Short task: Extract the passage of the abstract on Hilbert space versions of numbers from "A generalization of" to "is highly non-trivial.", copying it word for word.

Document segment:
** Start **
**Authors:** Matti Pitkänen

A generalization of number concept is proposed. One can replace integer n with n-dimensional Hilbert space and sum + and product × with direct sum ⊕ and tensor product ⊗ and introduce their co-operations, the definition of which is highly non-trivial.

This procedure yields also Hilbert space variants of rationals, algebraic numbers, p-adic number fields, and even complex, quaternionic and octonionic algebraics. Also adeles can be replaced with their Hilbert space counterparts. Even more, one can replace the points of Hilbert spaces with Hilbert spaces and repeat this process, which is very similar to the construction of infinite primes having interpretation in terms of repeated second quantization. This process could be the counterpart for construction of n^{th} order logics and one might speak of Hilbert or quantum mathematics. The construction would also generalize the notion of algebraic holography and provide self-referential cognitive representation of mathematics.
** End **
Source material:
** Start **
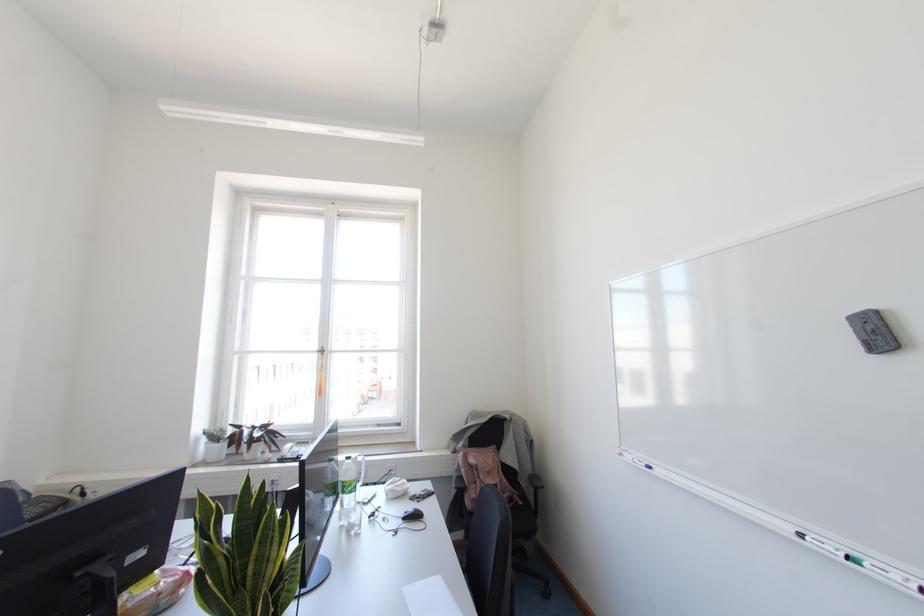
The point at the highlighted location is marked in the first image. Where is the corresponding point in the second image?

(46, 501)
** End **
Result:
A generalization of number concept is proposed. One can replace integer n with n-dimensional Hilbert space and sum + and product × with direct sum ⊕ and tensor product ⊗ and introduce their co-operations, the definition of which is highly non-trivial.